Copy the forum thread about orange plastic sprinkler pipe word for word, in full.

• **Document text**
★ ★ ★ ★ ★ ★ ★
# Orange Plastic Sprinkler Pipe



## dannyoung85 (Oct 8, 2013)

I saw the sprinkler fitters installing this orange plastic pipe today on one of the jobs my guys are working on. Does anyone know what it is? I'd never seen it before, usually they install steel pipe. It had the name Viking on the side of the pipe.


----------



## dclarke (Dec 22, 2012)

Its schedule 80 cpvc for sprinklers.


----------



## Michaelcookplum (May 1, 2011)

I use it for sleeving pipe through concrete


----------



## wyrickmech (Mar 16, 2013)

It is called blaze. It is sch 40 flame resistant that's why it orange. They use it in lower hazard rated areas.


----------



## dclarke (Dec 22, 2012)

I guess I'm mistaken....I was told its schedule 80 but orange to distinguish that its for fire suppression. Schedule 80 because it would take longer to melt than schedule 40. Not designed to save the building just keep a fire at bay long enough to escape safely.


----------



## CaberTosser (Mar 7, 2013)

I see that around here throughout tower condo's built within the last 6 or so years (though maybe it was used earlier?). They still do the risers out of steel, but generally anything outside of the stairwell is the orange stuff.


----------



## dclarke (Dec 22, 2012)

I think its gonna get much more common soon. Our plumbing Inspector said they are pushing for sprinkler systems in the next code cycle for all residential housing. Says it adds about $1000 to every house. Not sure if that's labor and material or just material. Also not sure if that's cost to the company or the amount billed. I'd guess it being closer to $10000 to every house all said and done.
★ ★ ★ ★ ★ ★ ★
• **Provided records**
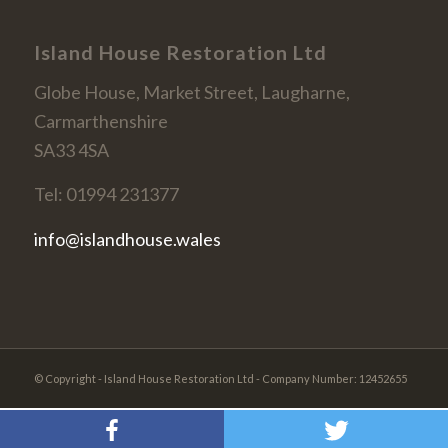
Island House Restoration Ltd
Globe House, Market Street, Laugharne,
Carmarthenshire
SA33 4SA
Tel: 01994 231377
info@islandhouse.wales
© Copyright - Island House Restoration Ltd - Company Number: 12452655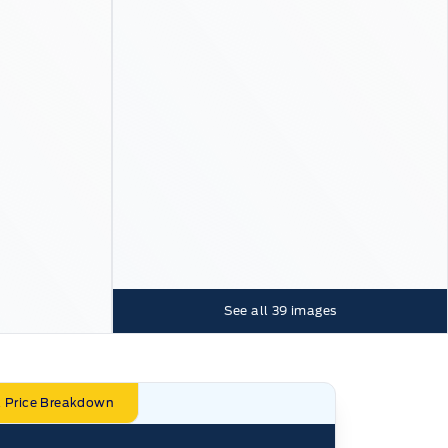
See all
39
images
l Price Breakdown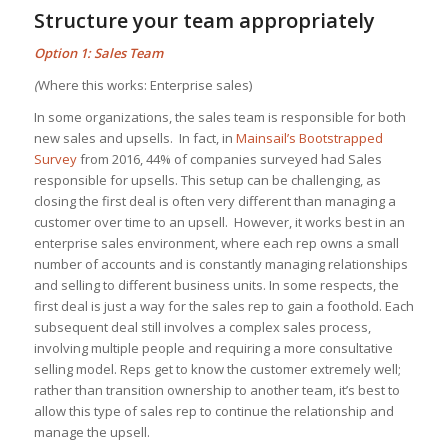
Structure your team appropriately
Option 1: Sales Team
(
Where this works: Enterprise sales)
In some organizations, the sales team is responsible for both
new sales and upsells. In fact, in
Mainsail’s Bootstrapped
Survey
from 2016, 44% of companies surveyed had Sales
responsible for upsells. This setup can be challenging, as
closing the first deal is often very different than managing a
customer over time to an upsell. However, it works best in an
enterprise sales environment, where each rep owns a small
number of accounts and is constantly managing relationships
and selling to different business units. In some respects, the
first deal is just a way for the sales rep to gain a foothold. Each
subsequent deal still involves a complex sales process,
involving multiple people and requiring a more consultative
selling model. Reps get to know the customer extremely well;
rather than transition ownership to another team, it’s best to
allow this type of sales rep to continue the relationship and
manage the upsell.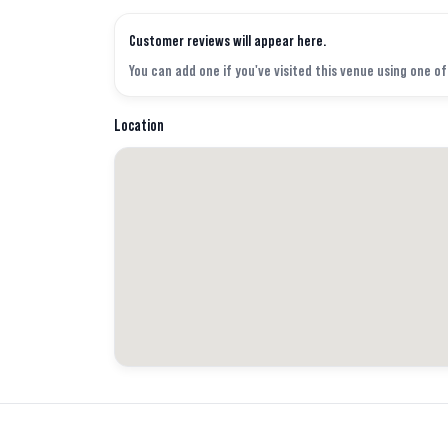
Customer reviews will appear here.
You can add one if you've visited this venue using one o
Location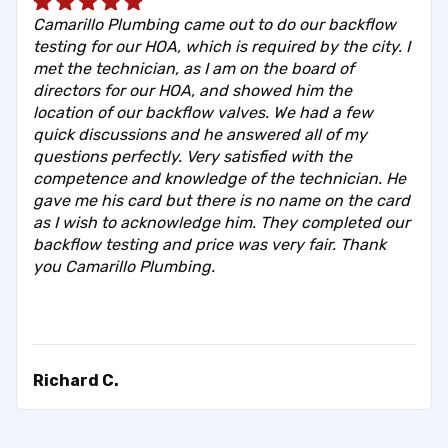
Camarillo Plumbing came out to do our backflow
testing for our HOA, which is required by the city. I
met the technician, as I am on the board of
directors for our HOA, and showed him the
location of our backflow valves. We had a few
quick discussions and he answered all of my
questions perfectly. Very satisfied with the
competence and knowledge of the technician. He
gave me his card but there is no name on the card
as I wish to acknowledge him. They completed our
backflow testing and price was very fair. Thank
you Camarillo Plumbing.
Richard C.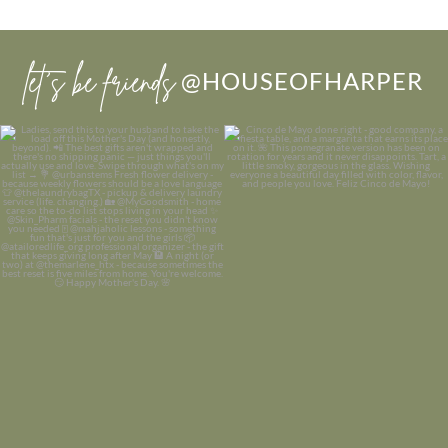
let’s be friends
@HOUSEOFHARPER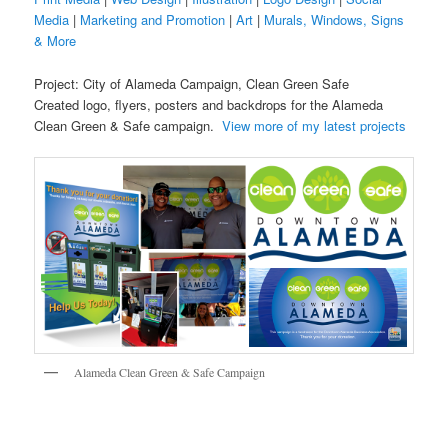
Media
|
Marketing and Promotion
|
Art
|
Murals, Windows, Signs
& More
Project: City of Alameda Campaign, Clean Green Safe
Created logo, flyers, posters and backdrops for the Alameda
Clean Green & Safe campaign.
View more of my latest projects
Alameda Clean Green & Safe Campaign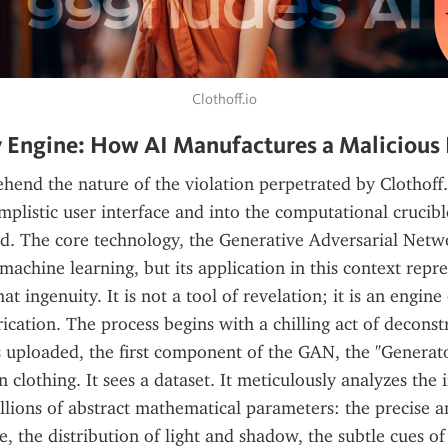
Clothoff.io
 Engine: How AI Manufactures a Malicious 
hend the nature of the violation perpetrated by Clothoff.
implistic user interface and into the computational crucibl
ed. The core technology, the Generative Adversarial Netwo
machine learning, but its application in this context repres
at ingenuity. It is not a tool of revelation; it is an engine 
ication. The process begins with a chilling act of deconst
 uploaded, the first component of the GAN, the "Generator
n clothing. It sees a dataset. It meticulously analyzes the 
llions of abstract mathematical parameters: the precise an
e, the distribution of light and shadow, the subtle cues of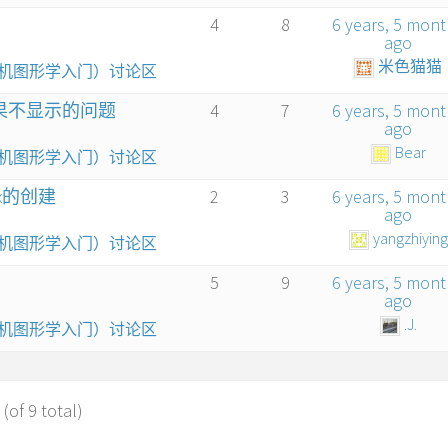
4
8
6 years, 5 mon
ago
米色猫猫
算机图形学入门）讨论区
结果不显示的问题
4
7
6 years, 5 mon
ago
Bear
算机图形学入门）讨论区
ox的创建
2
3
6 years, 5 mon
ago
yangzhiying
算机图形学入门）讨论区
5
9
6 years, 5 mon
ago
.J.
算机图形学入门）讨论区
(of 9 total)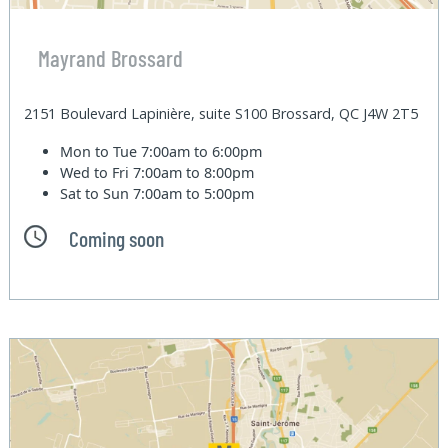
Mayrand Brossard
2151 Boulevard Lapinière, suite S100 Brossard, QC J4W 2T5
Mon to Tue
7:00am to 6:00pm
Wed to Fri
7:00am to 8:00pm
Sat to Sun
7:00am to 5:00pm
Coming soon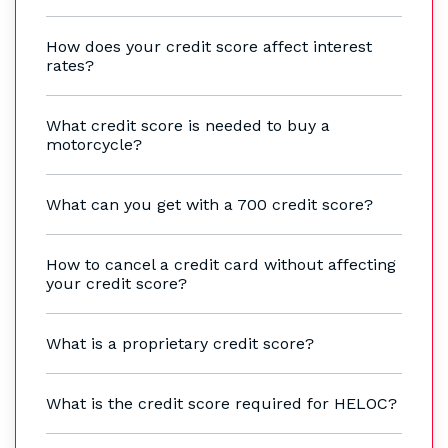
How does your credit score affect interest
rates?
What credit score is needed to buy a
motorcycle?
What can you get with a 700 credit score?
How to cancel a credit card without affecting
your credit score?
What is a proprietary credit score?
What is the credit score required for HELOC?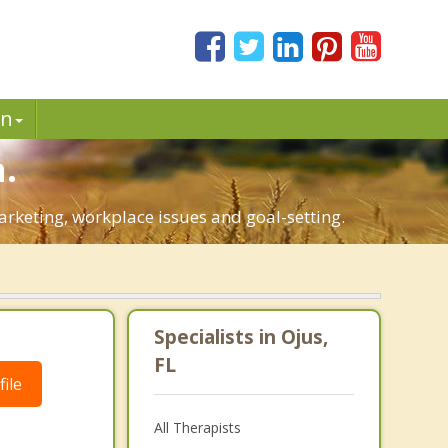
in
.
marketing, workplace issues and goal-setting.
Specialists in Ojus,
FL
ile
All Therapists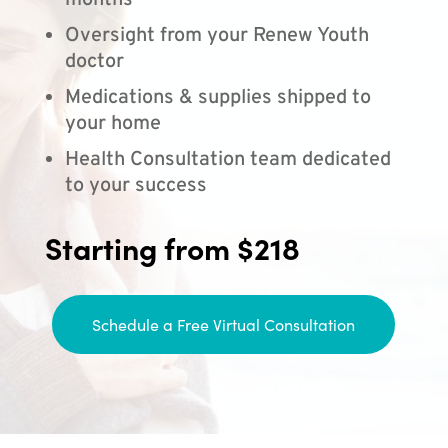
months
Oversight from your Renew Youth
doctor
Medications & supplies shipped to
your home
Health Consultation team dedicated
to your success
Starting from $218
Schedule a Free Virtual Consultation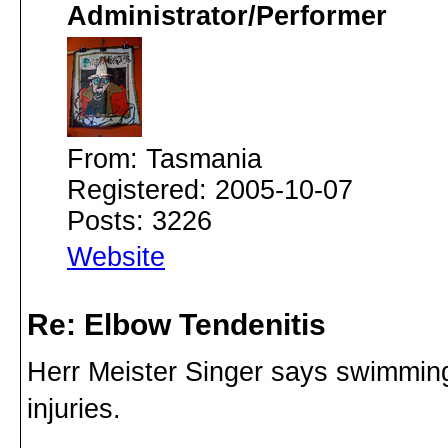
Administrator/Performer
From: Tasmania
Registered: 2005-10-07
Posts: 3226
Website
Re: Elbow Tendenitis
Herr Meister Singer says swimming i
injuries.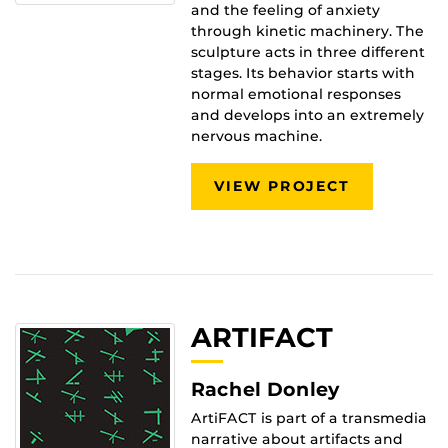
and the feeling of anxiety
through kinetic machinery. The
sculpture acts in three different
stages. Its behavior starts with
normal emotional responses
and develops into an extremely
nervous machine.
VIEW PROJECT
ARTIFACT
Rachel Donley
ArtiFACT is part of a transmedia
narrative about artifacts and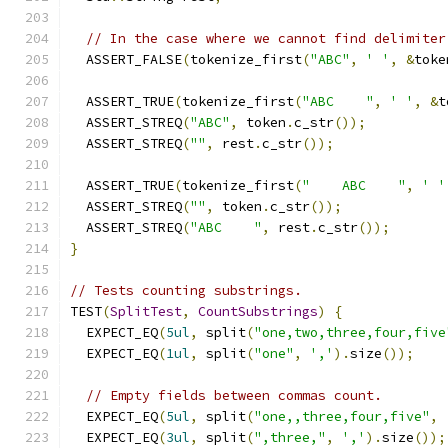
// In the case where we cannot find delimiter
  ASSERT_FALSE
(
tokenize_first
(
"ABC"
,
' '
,
&
toke
  ASSERT_TRUE
(
tokenize_first
(
"ABC    "
,
' '
,
&
t
  ASSERT_STREQ
(
"ABC"
,
 token
.
c_str
());
  ASSERT_STREQ
(
""
,
 rest
.
c_str
());
  ASSERT_TRUE
(
tokenize_first
(
"    ABC    "
,
' '
  ASSERT_STREQ
(
""
,
 token
.
c_str
());
  ASSERT_STREQ
(
"ABC    "
,
 rest
.
c_str
());
}
// Tests counting substrings.
TEST
(
SplitTest
,
CountSubstrings
)
{
  EXPECT_EQ
(
5ul
,
 split
(
"one,two,three,four,five
  EXPECT_EQ
(
1ul
,
 split
(
"one"
,
','
).
size
());
// Empty fields between commas count.
  EXPECT_EQ
(
5ul
,
 split
(
"one,,three,four,five"
,
  EXPECT_EQ
(
3ul
,
 split
(
",three,"
,
','
).
size
());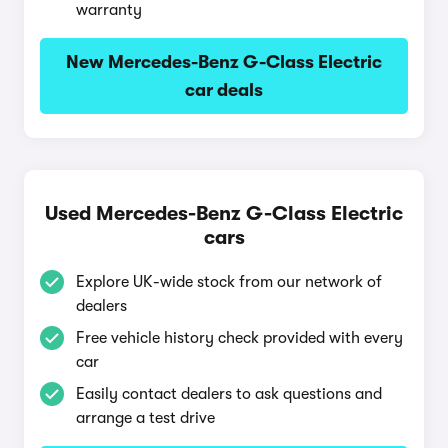
warranty
New Mercedes-Benz G-Class Electric
car deals
Used Mercedes-Benz G-Class Electric
cars
Explore UK-wide stock from our network of
dealers
Free vehicle history check provided with every
car
Easily contact dealers to ask questions and
arrange a test drive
★ ★ ★ ★ ★ ★ ★
• **Answer for this exercise**
# Orange Plastic Sprinkler Pipe



## dannyoung85 (Oct 8, 2013)

I saw the sprinkler fitters installing this orange plastic pipe today on one of the jobs my guys are working on. Does anyone know what it is? I'd never seen it before, usually they install steel pipe. It had the name Viking on the side of the pipe.


----------



## dclarke (Dec 22, 2012)

Its schedule 80 cpvc for sprinklers.


----------



## Michaelcookplum (May 1, 2011)

I use it for sleeving pipe through concrete


----------



## wyrickmech (Mar 16, 2013)

It is called blaze. It is sch 40 flame resistant that's why it orange. They use it in lower hazard rated areas.


----------



## dclarke (Dec 22, 2012)

I guess I'm mistaken....I was told its schedule 80 but orange to distinguish that its for fire suppression. Schedule 80 because it would take longer to melt than schedule 40. Not designed to save the building just keep a fire at bay long enough to escape safely.


----------



## CaberTosser (Mar 7, 2013)

I see that around here throughout tower condo's built within the last 6 or so years (though maybe it was used earlier?). They still do the risers out of steel, but generally anything outside of the stairwell is the orange stuff.


----------



## dclarke (Dec 22, 2012)

I think its gonna get much more common soon. Our plumbing Inspector said they are pushing for sprinkler systems in the next code cycle for all residential housing. Says it adds about $1000 to every house. Not sure if that's labor and material or just material. Also not sure if that's cost to the company or the amount billed. I'd guess it being closer to $10000 to every house all said and done.